-------- Texte fourni
Quels étaient les objectifs du président turc en faisant entrer son armée au nord-ouest de la Syrie ? 

En finir avec la présence kurde à sa frontière. Pour Recep Tayyip Erdoğan, la « turcité », l’identité turque, est aujourd’hui menacée. Ce président vit sous l’emprise d’une violente nostalgie impériale, où la Turquie est investie d’un double rôle : d’abord apporter au monde son sens de la justice et du bien, ensuite constituer le bras armé de l’islam. Cette mission, qui a été interrompue, doit renaître. Il le rappelle souvent : selon lui, l’objectif premier de la Première Guerre mondiale visait à détruire l’Empire ottoman, et les ennemis de la Turquie ne cessent de le poursuivre.

Erdoğan établit un lien entre espace et espèce. De ce point de vue, les Kurdes sont une menace stratégique « existentielle » pour l’avenir de la Turquie. Ajoutons que l’ennemi, dans sa vision, est toujours « étranger » : il fut historiquement arménien, puis grec. Aujourd’hui il est kurde. Et chaque fois, le soutien de puissances étrangères dont bénéficient ces populations « autres » accroît à ses yeux la « menace vitale » qu’elles représentent.

Quelles devraient être les conséquences de cette opération militaire pour les Kurdes de Syrie et de Turquie ?

La première est que l’expérience très importante mise en place en Syrie dans la région du Rojava, le long de la frontière turque, où Kurdes et Arabes locaux ont instauré ensemble une forme de démocratie directe anarchisante, est terminée. La deuxième est que Poutine est définitivement le maître du jeu dans la région. Les États-Unis désormais hors-jeu, la Russie peut espérer imposer plus facilement ses arbitrages à Erdoğan – et aussi à Bachar Al-Assad. Enfin, troisième conséquence, le sort des Kurdes de Syrie dépend désormais totalement de la volonté russe.
----------------
-------- Données
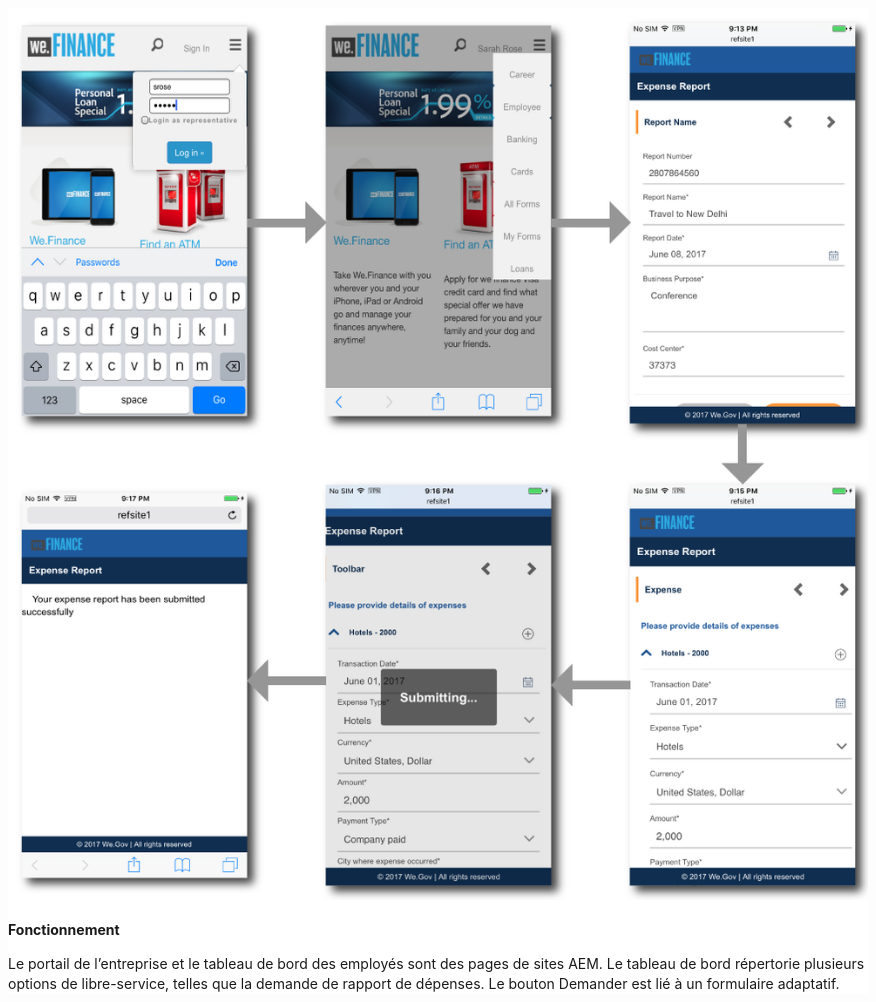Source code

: ![notes de frais sur mobile](assets/expense-report-on-mobile.png)

**Fonctionnement**

Le portail de l’entreprise et le tableau de bord des employés sont des pages de sites AEM. Le tableau de bord répertorie plusieurs options de libre-service, telles que la demande de rapport de dépenses. Le bouton Demander est lié à un formulaire adaptatif.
----------------
Consignes:
**A.** Énumérez toutes les conséquences de l'opération militaire que présente le texte sur l'intervention turque en Syrie.
**B.** Indiquez si chacune des affirmations suivantes concorde avec le texte sur l'intervention turque en Syrie, en citant à chaque fois les mots qui le prouvent. (i) Erdoğan estime que la Première Guerre mondiale visait avant tout à détruire l'Empire ottoman. (ii) Au Rojava, les Kurdes ont instauré seuls une forme de démocratie directe. (iii) Les États-Unis sont désormais le maître du jeu dans la région.
**C.** Rédigez la suite du texte sur l'intervention turque en Syrie, à partir de sa dernière phrase.

Réponses:
**A.**
- L'expérience de démocratie directe anarchisante instaurée par les Kurdes et les Arabes locaux au Rojava est terminée.
- Poutine est définitivement le maître du jeu dans la région.
- Le sort des Kurdes de Syrie dépend désormais totalement de la volonté russe.

**B.**
(i) Oui : « selon lui, l’objectif premier de la Première Guerre mondiale visait à détruire l’Empire ottoman ».
(ii) Non : « Kurdes et Arabes locaux ont instauré ensemble une forme de démocratie directe anarchisante ».
(iii) Non : « Poutine est définitivement le maître du jeu dans la région » et « Les États-Unis désormais hors-jeu ».

**C.**
Ces Kurdes présentent un intérêt non négligeable pour Moscou. Ils ont une armée constituée de 70 000 hommes et femmes entraînés. Si Poutine amène les Kurdes, dans une situation où ils n’ont plus d’autre perspective, à négocier un compromis avec Assad qui inclut une forme très partielle d’autonomie, Erdoğan aura du mal à s’y opposer. Enfin, il ne faut pas ignorer une dernière conséquence : il peut y avoir des sanctions très dures du Congrès américain contre Erdoğan qui pèseront lourdement sur une économie turque déjà en difficulté.

En 1978, Abdullah Öcalan crée en Turquie le PKK (Parti des travailleurs du Kurdistan), qui recourt à la lutte armée. La réplique de l’armée turque a fait des dizaines de milliers de morts et trois millions de déplacés intérieurs. Cette guerre a-t-elle jamais fini ?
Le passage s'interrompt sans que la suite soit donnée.